Янгура понял это как упрек.
— Вам легко так говорить, Абузар Гиреевич, — вздохнул он. — А мы, хирурги, каждый день стоим перед одной и той же дилеммой: если мы поддадимся чувству робости, жалости, неуверенности, то и больного погубим, и сами должны будем давать ответ перед законом. Человечность хирурга зачастую похожа на жестокость. Этого многие не понимают и считают нас вообще бессердечными… — Он помолчал и спросил: — Еще есть больные?
— Вот история болезни Исмагила, — сказал профессор и, взяв из рук Магиры-ханум папку, рассказал о диагнозе болезни и состоянии Исмагила.
— Этого больного надо бы сперва показать урологам, Абузар Гиреевич, — сказал Янгура, когда профессор закончил свое сообщение. — В этом случае я вам, говоря правду, пока не смогу помочь. Чалдаеву не показывали?
— Чалдаеву показывали. Но тут проклятая астма… Вам приходилось делать операции астматикам??

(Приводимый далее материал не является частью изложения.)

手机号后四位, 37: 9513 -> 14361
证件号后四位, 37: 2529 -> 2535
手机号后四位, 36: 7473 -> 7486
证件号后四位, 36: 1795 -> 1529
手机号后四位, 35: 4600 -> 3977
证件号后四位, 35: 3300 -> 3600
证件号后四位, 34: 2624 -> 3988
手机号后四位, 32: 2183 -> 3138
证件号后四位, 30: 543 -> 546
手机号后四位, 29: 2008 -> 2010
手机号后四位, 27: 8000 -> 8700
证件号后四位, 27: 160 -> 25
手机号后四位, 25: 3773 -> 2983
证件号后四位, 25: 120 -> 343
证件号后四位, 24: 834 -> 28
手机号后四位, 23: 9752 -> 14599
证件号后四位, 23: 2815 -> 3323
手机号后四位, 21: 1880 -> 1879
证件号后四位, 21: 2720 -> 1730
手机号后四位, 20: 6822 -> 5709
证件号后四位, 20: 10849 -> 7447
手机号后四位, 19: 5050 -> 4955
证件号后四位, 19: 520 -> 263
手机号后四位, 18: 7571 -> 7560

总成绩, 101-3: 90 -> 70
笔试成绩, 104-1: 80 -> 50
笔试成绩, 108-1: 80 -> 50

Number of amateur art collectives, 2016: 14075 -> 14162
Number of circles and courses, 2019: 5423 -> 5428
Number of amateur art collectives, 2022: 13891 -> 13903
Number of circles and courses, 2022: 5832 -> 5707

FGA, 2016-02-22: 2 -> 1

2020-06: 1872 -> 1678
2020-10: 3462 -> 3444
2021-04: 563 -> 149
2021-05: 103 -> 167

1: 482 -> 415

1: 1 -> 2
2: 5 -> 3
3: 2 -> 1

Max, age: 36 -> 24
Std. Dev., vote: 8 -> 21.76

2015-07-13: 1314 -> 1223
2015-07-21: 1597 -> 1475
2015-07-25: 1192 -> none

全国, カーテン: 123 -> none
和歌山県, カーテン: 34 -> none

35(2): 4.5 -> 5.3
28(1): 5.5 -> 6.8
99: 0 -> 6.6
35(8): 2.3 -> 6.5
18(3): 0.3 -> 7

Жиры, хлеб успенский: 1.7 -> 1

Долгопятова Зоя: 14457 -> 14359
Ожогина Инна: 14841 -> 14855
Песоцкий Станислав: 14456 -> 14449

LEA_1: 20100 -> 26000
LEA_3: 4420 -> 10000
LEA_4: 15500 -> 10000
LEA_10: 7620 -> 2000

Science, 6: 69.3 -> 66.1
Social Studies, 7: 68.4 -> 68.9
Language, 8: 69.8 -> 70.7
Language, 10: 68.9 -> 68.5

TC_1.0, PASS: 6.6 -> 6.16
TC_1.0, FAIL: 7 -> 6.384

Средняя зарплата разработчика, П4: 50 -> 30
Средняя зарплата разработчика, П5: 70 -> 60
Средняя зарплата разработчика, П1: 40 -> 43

— Как правило, мы от них отказываемся.
— А если, скажем, невозможно отказаться, если все другие средства испытаны и не дали результата?
— Тогда идемте посмотрим.
Исмагил лежал в постели, вконец измученный очередным приступом астмы. Янгура подсел к нему, молча осмотрел больного, задал несколько вопросов и встал с места.
— Я считаю неразумным делать этому бедняге операцию и доставлять ему лишние страдания, — сказал он, выйдя в коридор. — Здесь нельзя даже сказать «или — или».
Проводив Янгуру, Абузар Гиреевич, заложив руки за спину, принялся ходить по кабинету. Он должен был принять решение. Если у Исмагила после применения новейших препаратов кровяное давление не понизится и удушье не отступит, останется прибегнуть к последней мере — решиться на операцию, невзирая на тяжелое состояние больного. А Асия?.. Что делать с Асией?
Завтра надо решать: или оставить Асию в больнице и попробовать лечить новыми средствами, или…
«Отдал бы я ее хирургу, если бы она была моей дочерью?» — спросил профессор себя. И не смог ответить.